Daily Productive Sharing 090 - 新一代媒体平台的崛起

One helpful tip per day:)

(The English version follows)

今天的分享是关于 Substack 这一平台的三篇文章。这是一个近来越来越引人关注的邮件列表平台,很多作家和记者都在上面开设自己的邮件列表,直接向订阅者收费。也算是独立出版的一种形式。三篇文章对比着读很有意思:

  1. CEO Chris Best 之前做了 Kik,就是微信抄的对象;
  2. Substack 把自己定位成为一个平台,而不是媒体公司,而且推崇言论自由;
  3. 当然 Substack 也拿了不少风投融资,不过他们主要把这些融资用于招募新的创作者;
  4. 另一位 Cofounder Hamish McKenzie 认识 Sinocism 的作者 Bill Bishop,请他把 Sinocism 转移到 Substack 上,所以 Substack 当天,Bill Bishop 就带来了三万个用户,产生了六位数的收入;
  5. Bill Bishop 目前还霸占 Substack 付费榜的第一位。前十位的年收入总和超过一千万美金;
  6. 当然 Substack 也有一些潜在的挑战:1. 独立出版 VS 大品牌背书,2. 长时间沉浸阅读 VS Twitter 类的短平快,3. 风投模式 VS 言论自由

没错,我们的邮件列表也放在这一平台上,当初我们选择这一平台无非基于以下几点:

  1. 使用免费,只有向订阅用户收费之后,Substack 才会抽成10%;
  2. 邮件可以直达用户邮箱。
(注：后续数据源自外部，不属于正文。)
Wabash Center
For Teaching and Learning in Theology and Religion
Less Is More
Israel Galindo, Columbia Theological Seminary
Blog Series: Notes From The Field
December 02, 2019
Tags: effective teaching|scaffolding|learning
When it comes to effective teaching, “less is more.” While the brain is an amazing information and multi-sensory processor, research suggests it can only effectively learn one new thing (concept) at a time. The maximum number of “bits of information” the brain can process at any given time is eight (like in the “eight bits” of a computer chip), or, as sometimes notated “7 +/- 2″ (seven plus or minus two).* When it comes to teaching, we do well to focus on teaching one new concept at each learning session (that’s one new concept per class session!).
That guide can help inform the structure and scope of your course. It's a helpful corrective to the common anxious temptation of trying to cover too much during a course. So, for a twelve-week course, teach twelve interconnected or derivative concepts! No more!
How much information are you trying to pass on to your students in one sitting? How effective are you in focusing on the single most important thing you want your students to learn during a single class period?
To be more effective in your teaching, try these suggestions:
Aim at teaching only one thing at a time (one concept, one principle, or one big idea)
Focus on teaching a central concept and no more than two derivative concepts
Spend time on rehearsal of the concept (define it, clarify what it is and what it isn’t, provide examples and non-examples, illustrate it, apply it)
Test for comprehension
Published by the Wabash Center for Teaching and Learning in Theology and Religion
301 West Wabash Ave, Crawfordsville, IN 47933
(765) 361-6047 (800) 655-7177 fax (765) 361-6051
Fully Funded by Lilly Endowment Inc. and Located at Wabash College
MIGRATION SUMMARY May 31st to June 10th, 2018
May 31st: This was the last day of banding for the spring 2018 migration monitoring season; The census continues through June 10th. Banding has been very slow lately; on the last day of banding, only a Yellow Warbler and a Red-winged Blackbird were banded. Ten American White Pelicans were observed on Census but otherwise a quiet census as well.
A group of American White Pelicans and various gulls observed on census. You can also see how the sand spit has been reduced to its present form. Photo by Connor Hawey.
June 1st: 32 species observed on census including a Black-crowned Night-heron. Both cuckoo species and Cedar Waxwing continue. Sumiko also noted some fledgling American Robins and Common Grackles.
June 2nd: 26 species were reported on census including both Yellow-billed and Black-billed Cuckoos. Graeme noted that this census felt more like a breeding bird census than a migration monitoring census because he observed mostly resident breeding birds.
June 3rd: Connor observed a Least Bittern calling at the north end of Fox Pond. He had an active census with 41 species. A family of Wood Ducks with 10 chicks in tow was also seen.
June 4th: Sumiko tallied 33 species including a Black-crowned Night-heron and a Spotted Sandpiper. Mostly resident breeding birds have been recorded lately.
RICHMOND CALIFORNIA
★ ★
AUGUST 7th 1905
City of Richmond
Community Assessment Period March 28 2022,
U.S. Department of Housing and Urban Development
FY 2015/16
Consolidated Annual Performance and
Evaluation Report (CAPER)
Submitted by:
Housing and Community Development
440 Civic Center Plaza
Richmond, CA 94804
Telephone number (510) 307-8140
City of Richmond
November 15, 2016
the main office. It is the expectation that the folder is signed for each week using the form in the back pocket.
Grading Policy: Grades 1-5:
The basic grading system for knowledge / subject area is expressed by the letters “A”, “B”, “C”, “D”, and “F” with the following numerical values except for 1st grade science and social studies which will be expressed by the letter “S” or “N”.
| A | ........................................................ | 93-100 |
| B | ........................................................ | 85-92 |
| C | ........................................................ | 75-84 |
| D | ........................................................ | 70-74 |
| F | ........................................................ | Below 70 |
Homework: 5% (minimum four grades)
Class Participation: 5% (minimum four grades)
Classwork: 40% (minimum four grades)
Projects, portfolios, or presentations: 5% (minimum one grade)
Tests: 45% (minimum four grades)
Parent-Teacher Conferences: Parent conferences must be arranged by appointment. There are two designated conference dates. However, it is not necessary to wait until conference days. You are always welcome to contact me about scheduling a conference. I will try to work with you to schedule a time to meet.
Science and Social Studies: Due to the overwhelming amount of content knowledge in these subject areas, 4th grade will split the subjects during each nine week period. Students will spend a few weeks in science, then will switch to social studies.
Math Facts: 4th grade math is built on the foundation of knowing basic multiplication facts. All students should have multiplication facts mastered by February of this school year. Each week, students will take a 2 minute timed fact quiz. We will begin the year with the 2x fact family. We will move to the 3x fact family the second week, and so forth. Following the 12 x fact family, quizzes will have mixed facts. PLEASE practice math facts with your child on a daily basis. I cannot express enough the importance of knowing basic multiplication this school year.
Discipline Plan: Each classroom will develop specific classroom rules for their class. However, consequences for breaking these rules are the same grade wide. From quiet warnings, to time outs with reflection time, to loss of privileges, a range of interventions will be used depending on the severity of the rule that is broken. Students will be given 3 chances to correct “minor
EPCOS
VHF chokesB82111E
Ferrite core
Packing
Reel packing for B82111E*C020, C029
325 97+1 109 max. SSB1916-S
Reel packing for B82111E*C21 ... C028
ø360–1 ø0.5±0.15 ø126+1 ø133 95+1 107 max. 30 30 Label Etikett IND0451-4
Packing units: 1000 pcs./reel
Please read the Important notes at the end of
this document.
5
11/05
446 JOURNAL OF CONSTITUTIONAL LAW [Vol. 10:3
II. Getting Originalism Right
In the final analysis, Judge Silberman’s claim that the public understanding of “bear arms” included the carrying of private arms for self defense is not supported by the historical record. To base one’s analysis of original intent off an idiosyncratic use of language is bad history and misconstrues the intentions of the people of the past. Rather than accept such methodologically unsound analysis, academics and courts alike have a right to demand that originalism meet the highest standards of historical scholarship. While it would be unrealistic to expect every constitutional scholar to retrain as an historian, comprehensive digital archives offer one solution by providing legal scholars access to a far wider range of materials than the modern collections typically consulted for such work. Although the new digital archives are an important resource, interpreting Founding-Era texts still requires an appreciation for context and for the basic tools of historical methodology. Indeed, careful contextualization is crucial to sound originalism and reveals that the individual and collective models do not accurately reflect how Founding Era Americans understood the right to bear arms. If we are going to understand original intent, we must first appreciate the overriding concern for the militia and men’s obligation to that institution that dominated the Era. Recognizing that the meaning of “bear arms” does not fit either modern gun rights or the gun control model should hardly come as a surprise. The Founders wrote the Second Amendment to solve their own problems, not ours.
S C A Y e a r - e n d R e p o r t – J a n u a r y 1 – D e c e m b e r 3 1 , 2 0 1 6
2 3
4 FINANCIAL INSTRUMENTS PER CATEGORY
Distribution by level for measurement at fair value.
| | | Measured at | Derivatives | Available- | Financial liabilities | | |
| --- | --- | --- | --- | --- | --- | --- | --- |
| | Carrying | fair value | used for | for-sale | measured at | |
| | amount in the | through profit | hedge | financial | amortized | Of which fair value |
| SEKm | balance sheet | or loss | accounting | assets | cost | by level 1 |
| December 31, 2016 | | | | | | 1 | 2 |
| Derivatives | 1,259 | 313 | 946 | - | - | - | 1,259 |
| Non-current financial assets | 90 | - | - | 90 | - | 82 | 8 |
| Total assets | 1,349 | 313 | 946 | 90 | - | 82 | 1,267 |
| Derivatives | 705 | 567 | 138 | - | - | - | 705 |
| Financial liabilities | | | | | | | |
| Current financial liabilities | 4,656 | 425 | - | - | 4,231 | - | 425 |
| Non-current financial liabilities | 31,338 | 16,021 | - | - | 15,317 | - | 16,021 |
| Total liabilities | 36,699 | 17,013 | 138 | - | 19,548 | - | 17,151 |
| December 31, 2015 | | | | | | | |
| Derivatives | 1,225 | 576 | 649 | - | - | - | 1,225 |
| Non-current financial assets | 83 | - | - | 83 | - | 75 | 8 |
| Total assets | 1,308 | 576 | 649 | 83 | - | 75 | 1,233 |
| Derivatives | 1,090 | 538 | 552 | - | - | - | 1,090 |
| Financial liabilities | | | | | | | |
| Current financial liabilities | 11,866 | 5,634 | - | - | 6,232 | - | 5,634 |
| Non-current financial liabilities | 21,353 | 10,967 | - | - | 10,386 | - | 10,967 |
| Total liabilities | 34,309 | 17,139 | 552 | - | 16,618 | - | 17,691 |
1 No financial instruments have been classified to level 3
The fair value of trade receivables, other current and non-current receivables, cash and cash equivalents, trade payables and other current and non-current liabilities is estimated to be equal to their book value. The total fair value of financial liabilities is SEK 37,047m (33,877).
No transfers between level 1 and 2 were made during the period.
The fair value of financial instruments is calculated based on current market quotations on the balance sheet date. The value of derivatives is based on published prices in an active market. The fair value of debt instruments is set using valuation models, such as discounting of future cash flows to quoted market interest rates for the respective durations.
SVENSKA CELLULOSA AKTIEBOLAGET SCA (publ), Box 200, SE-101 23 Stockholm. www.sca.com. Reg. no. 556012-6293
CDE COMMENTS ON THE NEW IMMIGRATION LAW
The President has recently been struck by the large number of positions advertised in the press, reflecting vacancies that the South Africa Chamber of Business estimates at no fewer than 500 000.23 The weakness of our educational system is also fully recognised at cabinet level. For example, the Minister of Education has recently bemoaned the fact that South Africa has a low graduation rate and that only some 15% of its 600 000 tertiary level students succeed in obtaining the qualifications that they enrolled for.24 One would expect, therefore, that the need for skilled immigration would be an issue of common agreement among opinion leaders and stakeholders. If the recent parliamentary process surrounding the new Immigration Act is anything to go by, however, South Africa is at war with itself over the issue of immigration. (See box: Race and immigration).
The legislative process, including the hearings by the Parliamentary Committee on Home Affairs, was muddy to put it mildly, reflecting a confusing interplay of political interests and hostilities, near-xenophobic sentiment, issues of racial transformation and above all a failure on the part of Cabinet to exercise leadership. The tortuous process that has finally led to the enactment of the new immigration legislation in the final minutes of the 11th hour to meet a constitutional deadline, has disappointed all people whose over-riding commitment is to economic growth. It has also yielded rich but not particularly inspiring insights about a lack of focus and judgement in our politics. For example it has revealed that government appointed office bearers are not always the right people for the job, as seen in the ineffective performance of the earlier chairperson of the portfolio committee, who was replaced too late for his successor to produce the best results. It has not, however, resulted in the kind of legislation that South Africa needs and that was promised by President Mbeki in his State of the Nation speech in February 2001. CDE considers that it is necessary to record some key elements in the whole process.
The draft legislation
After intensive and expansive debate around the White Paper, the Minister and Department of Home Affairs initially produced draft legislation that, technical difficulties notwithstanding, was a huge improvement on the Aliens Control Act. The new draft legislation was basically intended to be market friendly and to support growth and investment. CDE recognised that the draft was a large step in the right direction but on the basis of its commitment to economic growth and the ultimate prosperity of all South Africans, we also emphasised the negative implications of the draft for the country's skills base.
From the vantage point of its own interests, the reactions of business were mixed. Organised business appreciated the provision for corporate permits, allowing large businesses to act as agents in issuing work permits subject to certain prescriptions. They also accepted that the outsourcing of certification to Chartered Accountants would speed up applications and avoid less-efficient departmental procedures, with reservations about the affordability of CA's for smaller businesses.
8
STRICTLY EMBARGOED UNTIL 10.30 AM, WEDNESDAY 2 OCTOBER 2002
前几个月我们把 blog 放在 Posthaven 上,但时常碰到读者打不开的情况(可能需要科学上网),而 Substack 只要订阅成功之后,就会自动把邮件发到订阅者的信箱里;
  3. 简便易用,收费/定时发送等等功能都内置了,比起自己搭一整个工具链要省事很多。

The appeal of running your own newsletter is obvious and simple: instead of working for a boss, you can work for yourself.
Before Substack, I was a co-founder of a company called Kik Messenger.
And so we now live in this weird in-between time where everything should be really great, and yet, a lot of us feel like the things we read are kind of breaking our brains.
The only way to make a real change is to change the underlying laws of physics that apply, change the rules of the game, change how people are making money, have a new and better business model for independent writing and make that thing work.
One thing that might be interesting here that I think about as CEO is: what are you optimizing for? What do you need to optimize for, for the company to win? And I think this goes into: what is the right culture for your company?
We’re going to try that. We’re going to see what about it works and what doesn’t work. We’re going to actually get that feedback from them and we’re going to let that shape our thinking, and the length of time that it takes to do one of those cycles really influences your speed of learning because ideally, every time you’re actually going to change. The next thing you build is going to be different based on what you learned from that contact with reality. And so we focus a lot on tight iteration cycles, basically.
One thing that was really counterintuitive is that on Substack, when you’re a paid writer, you’ve got a subscription publication and you’re asking people to come and pay, your intuition is very much “I’m going to take my best stuff and I’m going to put it behind the paywall because my paying readers need to be paying for something.”
And there’s some truth there, you do have to put stuff behind the paywall, but actually a good rule of thumb is you should take your best — or at least your most accessible — stuff and make a lot of it free even when you’re paid.
People find out that you’re a writer that they trust and has good ideas, and they want to invest the time and money to subscribe and pay. And the only way they’re going to do that is if they get to read real, good things that you’ve done. So “make your best stuff free” is a counterintuitive thing that we didn’t expect and it runs counter to a lot of writers’ intuition.
So our focus has always been on being very comfortably default alive, which we currently are. Basically, if we continue to grow at our current rate, we would become profitable quite quickly if we didn’t grow expenses.
And what that means for me in practice is I want to be in a position where any money we’ve ever raised, we’ve treated it as the last money that we raise, so we can say, “if we never raise money again, this company is going to work and we have a healthy margin to do it.”
What we want to do instead is construct our business model in such a way that in order to be successful, we have to do the right thing, that we’re as aligned as possible with readers and writers.
The thing that’s magical about a newsletter is that it’s the one place you can have a direct relationship with your readers and get a push notification onto their home screen, without having to go through the Facebook algorithm and without having to get them to download an app.
Listen, we take a pretty strong stance that we want to promote freedom of the press and extend it to as many people as possible. That’s not coming from a political nowhere — that’s a belief that we hold.
One thing that’s interesting is we don’t have any one writer that’s some huge fraction of our revenue, although there’s concentration among the top — the top 10 people on Substack make $10 million a year collectively.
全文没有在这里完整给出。